Batf3 is a critical transcription factor in IL-2 mediated programming of CD8+ T cell memory.

Abstract

Abstract CD8+ T cell activation triggers chromatin remodeling and transcription factor (TF) binding, leading to differentiation into effector (TEFF) and a spectrum of memory (TMEM) phenotypes. Previous studies have found modified chromatin accessibility at loci encoding Basic Leucine Zipper (bZIP) family motifs; however, specific mechanisms of transcriptional regulation by these TFs to program TMEM are not fully understood. During TCR stimulation, transient upregulation of bZIP TF Batf3 is accompanied by binding of genomic loci encoding its motif. Nascent RNA sequencing of IL-2Rα-/- CD8+T cells shows that Batf3 upregulation upon TCR stimulation is highly dependent on IL-2R signaling. Constitutive loss of either IL-2Rα or Batf3 results in decreased survival of CD8+ T cells during the transition from effector to memory phase of acute LCMVArm infection, and reduced immunological memory towards infection re-challenge.
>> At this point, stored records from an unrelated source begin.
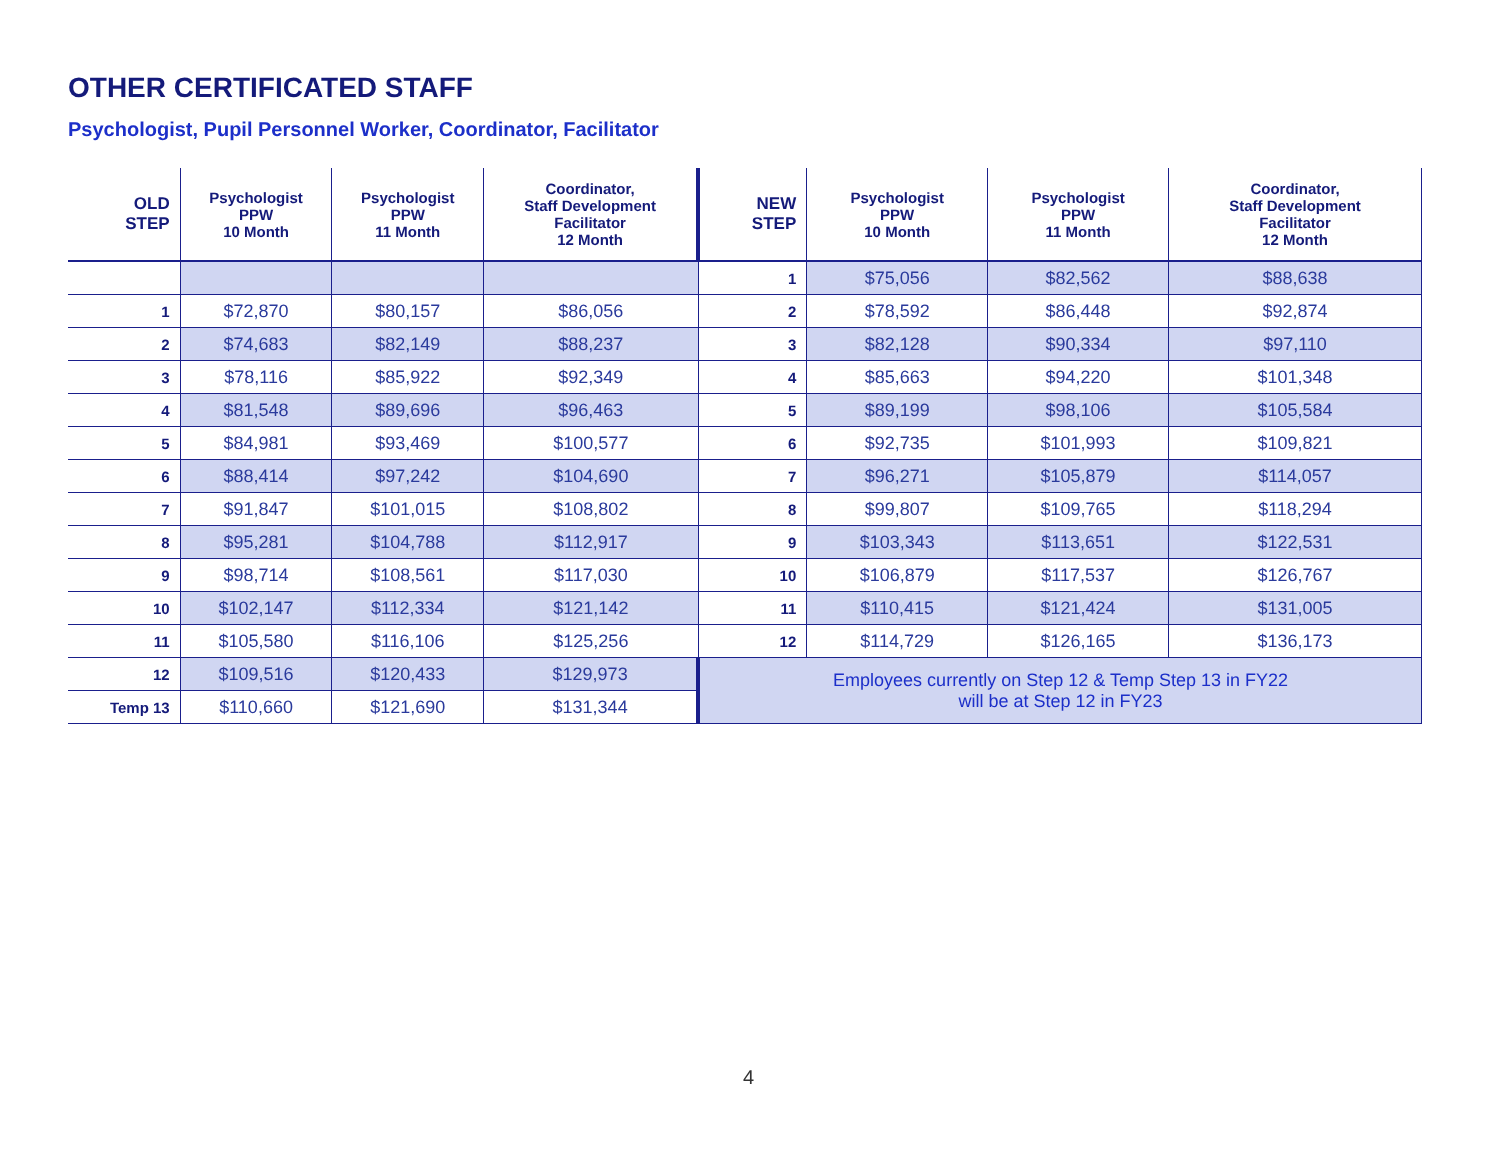OTHER CERTIFICATED STAFF
Psychologist, Pupil Personnel Worker, Coordinator, Facilitator
| OLD STEP | Psychologist PPW 10 Month | Psychologist PPW 11 Month | Coordinator, Staff Development Facilitator 12 Month | NEW STEP | Psychologist PPW 10 Month | Psychologist PPW 11 Month | Coordinator, Staff Development Facilitator 12 Month |
| --- | --- | --- | --- | --- | --- | --- | --- |
| | | | | 1 | $75,056 | $82,562 | $88,638 |
| 1 | $72,870 | $80,157 | $86,056 | 2 | $78,592 | $86,448 | $92,874 |
| 2 | $74,683 | $82,149 | $88,237 | 3 | $82,128 | $90,334 | $97,110 |
| 3 | $78,116 | $85,922 | $92,349 | 4 | $85,663 | $94,220 | $101,348 |
| 4 | $81,548 | $89,696 | $96,463 | 5 | $89,199 | $98,106 | $105,584 |
| 5 | $84,981 | $93,469 | $100,577 | 6 | $92,735 | $101,993 | $109,821 |
| 6 | $88,414 | $97,242 | $104,690 | 7 | $96,271 | $105,879 | $114,057 |
| 7 | $91,847 | $101,015 | $108,802 | 8 | $99,807 | $109,765 | $118,294 |
| 8 | $95,281 | $104,788 | $112,917 | 9 | $103,343 | $113,651 | $122,531 |
| 9 | $98,714 | $108,561 | $117,030 | 10 | $106,879 | $117,537 | $126,767 |
| 10 | $102,147 | $112,334 | $121,142 | 11 | $110,415 | $121,424 | $131,005 |
| 11 | $105,580 | $116,106 | $125,256 | 12 | $114,729 | $126,165 | $136,173 |
| 12 | $109,516 | $120,433 | $129,973 | Employees currently on Step 12 & Temp Step 13 in FY22 will be at Step 12 in FY23 | | | |
| Temp 13 | $110,660 | $121,690 | $131,344 | | | | |
4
We find that enforced overexpression of Batf3 cDNA using a retroviral vector in virus-specific IL-2Rα-/- CD8+ T cells greatly enhanced their capacity for survival into the contraction phase of primary infection. Upon secondary infection, ectopic Batf3 expression rescued the proliferation defect seen in IL-2Rα-/- CD8+ T cells. These results suggest that Batf3 plays a crucial role within the IL-2R signal transduction cascade during CD8+ T cell activation to promote enhanced cell survival into the memory phase of infection response.